I've choose those languages based on @Pginer-WMF requests for the top 15 languages pairs in the translation tool. I've included those 15 pairs, plus all the combinations between the languages on that list. I'm not sure if the other alignments would be useful, but was trivial to add them.

You can find all the alignments here.

All the code and details about how to reproduce them are in this repository.

For reproducing this alignments or create new ones, I have added the instructions on the repository. Just keep in mind that:

  • You need to consider around 10GB of HD per language included. This is the space needed for the fasttext models.
  • You also need enough RAM, considering that you need to keep on memory two models at the same time.
  • I've done all the experiments on stat1007, I still have the the models there. Currently, I'm using 128G to store the full data. I can move this to a more proper host if needed. Maybe @elukey can suggest the best place to keep and work with this data. I don't think that we need to run this process often, but for sure I'll keep the data and models in some safe place. Maybe we would also want to add more languages in the near future (@Pginer-WMF @santhosh ?)
  • There a list of hyperparamters that I have assigned arbitrarily and hard-coded them on the scripts. With some ground-truth data (human annotated alignments) we could learn there, improving the quality of the alignments. That list is the repository's Readme.md.

Thanks @diego. This is great!

I created a follow-up ticket (T224721) for the Language team to integrate the alignments in Content translation to improve the way templates are handled by the tool. This will allow to see the effects in practice.

@KartikMistry may be interested to take a look to this, since we may want to automate this process in order to run it twice a year to update the alignments and expand to new languages.

@diego I was processing the JSON files and trying to understand the values.

image.png (342×659 px, 57 KB)

In the above mapping, I expect params that are literally same should have a score(annotated as d in json) either high or 0 if d means distance in vector space.

Another one:

image.png (440×646 px, 71 KB)

Can you please help understanding the values here?

If I understood correctly, you are asking why two exacts strings are not having distance = 0; this is because there is not string matching mechanism in this approach. Every language is trained separately, and then aligned using some words or sentences that we know that are equivalent. This is not necessarily bad, because you will find some words that are written exactly the same, but means different things in each language. However, in the examples that you show, this is just part of the noise introduced by the model.
We could add a second step, for example using Levenshtein distance, that would take advantage of string similarity , but it would work only for languages within the same scripts. If we had some training data, we could learn how to mix these two approaches and how useful would be the latter.
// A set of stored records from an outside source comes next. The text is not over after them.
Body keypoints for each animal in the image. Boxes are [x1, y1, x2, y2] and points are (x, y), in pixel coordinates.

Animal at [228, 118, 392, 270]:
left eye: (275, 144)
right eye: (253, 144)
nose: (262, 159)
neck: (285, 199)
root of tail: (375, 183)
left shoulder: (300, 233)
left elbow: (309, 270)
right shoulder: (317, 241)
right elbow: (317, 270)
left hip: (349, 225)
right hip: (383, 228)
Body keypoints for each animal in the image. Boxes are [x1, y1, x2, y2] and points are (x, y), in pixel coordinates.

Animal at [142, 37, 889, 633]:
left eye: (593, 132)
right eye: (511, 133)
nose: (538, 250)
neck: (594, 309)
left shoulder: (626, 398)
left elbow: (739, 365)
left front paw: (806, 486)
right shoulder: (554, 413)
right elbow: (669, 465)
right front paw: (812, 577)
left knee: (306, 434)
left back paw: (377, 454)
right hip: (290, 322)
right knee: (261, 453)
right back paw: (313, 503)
I will clarify my question. We wanted to use a threshold score. Any mapping below that score wont be used. When referimento and referencia has a d value 0.40, and nom, nombre has 0.29, What does these numbers mean? Can they be interpreted as quality of match between 0 and 1? Which is best matching, which is bad matching based on these values? Are they really an indicator of good or bad matching or just an internal system value that is not useful?

oh! I see, that number is distance, so 0 would be perfect match, 1 is not matching at all. I've already put a upper bound .45, so you will just see values lower than that.
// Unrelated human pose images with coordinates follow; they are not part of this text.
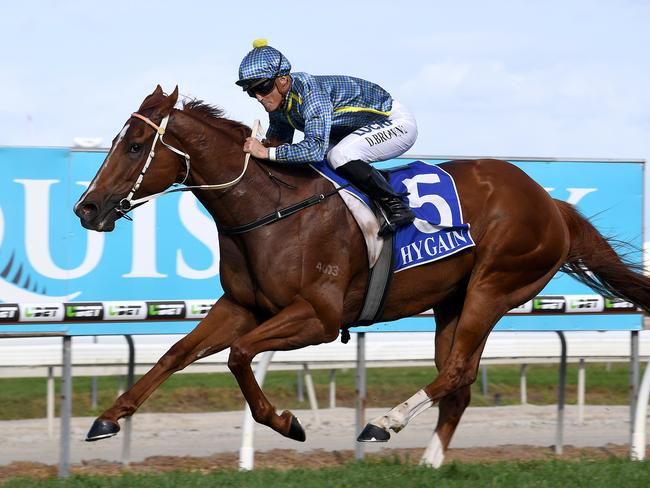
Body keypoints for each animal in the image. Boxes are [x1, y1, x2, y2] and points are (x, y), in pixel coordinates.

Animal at [72, 86, 648, 468]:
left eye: (133, 146)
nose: (87, 208)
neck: (268, 209)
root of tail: (552, 204)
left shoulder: (320, 317)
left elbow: (239, 356)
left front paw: (288, 422)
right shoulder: (241, 307)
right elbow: (176, 353)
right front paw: (108, 418)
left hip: (494, 287)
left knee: (457, 372)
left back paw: (383, 423)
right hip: (452, 300)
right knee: (457, 382)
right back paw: (428, 464)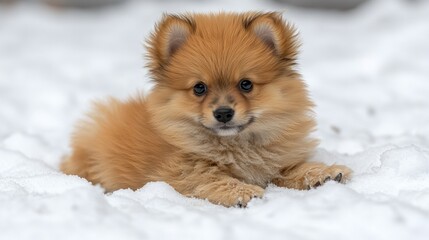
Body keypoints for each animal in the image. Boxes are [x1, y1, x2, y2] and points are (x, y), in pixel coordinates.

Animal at [61, 11, 352, 206]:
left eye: (246, 84)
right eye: (199, 88)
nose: (223, 113)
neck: (238, 145)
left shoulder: (277, 159)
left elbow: (291, 167)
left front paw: (323, 172)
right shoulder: (181, 170)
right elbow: (211, 178)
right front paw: (241, 191)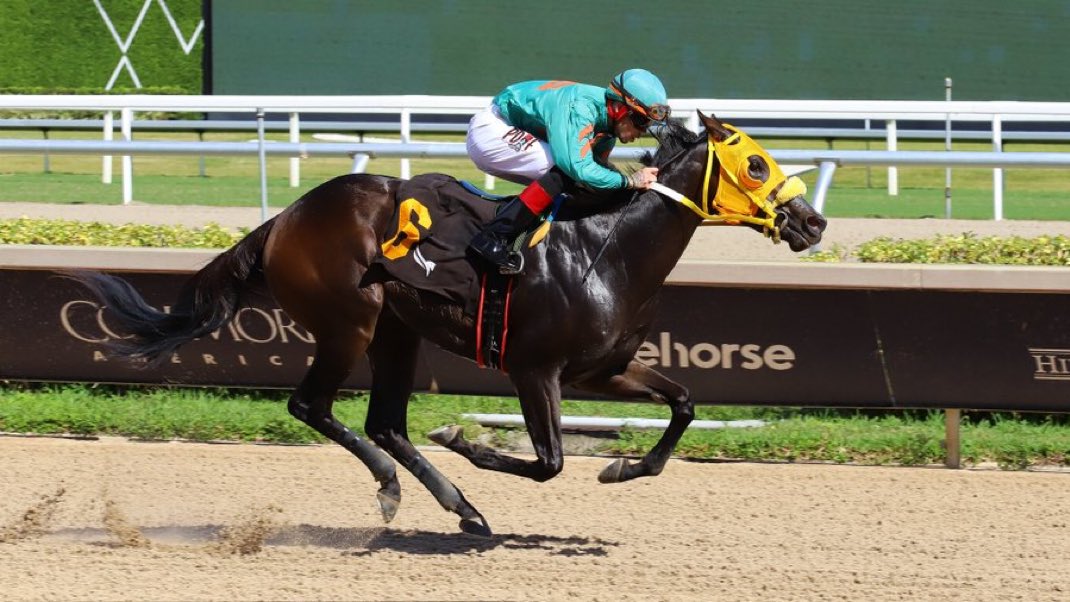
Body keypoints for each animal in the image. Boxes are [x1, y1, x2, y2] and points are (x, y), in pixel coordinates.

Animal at [69, 112, 826, 537]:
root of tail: (286, 217)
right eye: (756, 163)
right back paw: (400, 489)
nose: (813, 221)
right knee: (312, 406)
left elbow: (685, 404)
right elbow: (548, 463)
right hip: (350, 323)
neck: (606, 246)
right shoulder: (534, 368)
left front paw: (620, 468)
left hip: (397, 331)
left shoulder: (602, 367)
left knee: (383, 423)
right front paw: (466, 438)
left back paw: (461, 508)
@Pginer-WMF , I'm going to put this task as resolved from me side, and we can continue the follow-up somewhere else, ok?

@Pginer-WMF , I'm going to put this task as resolved from me side, and we can continue the follow-up somewhere else, ok?

Yes. Thanks for the great work, @diego.
Regarding follow-up tickets:

@diego @Pginer-WMF thanks for the earlier replies on this task. I had some annual planning and vacation stuff that drew me away for a while, but just wanted to say thanks!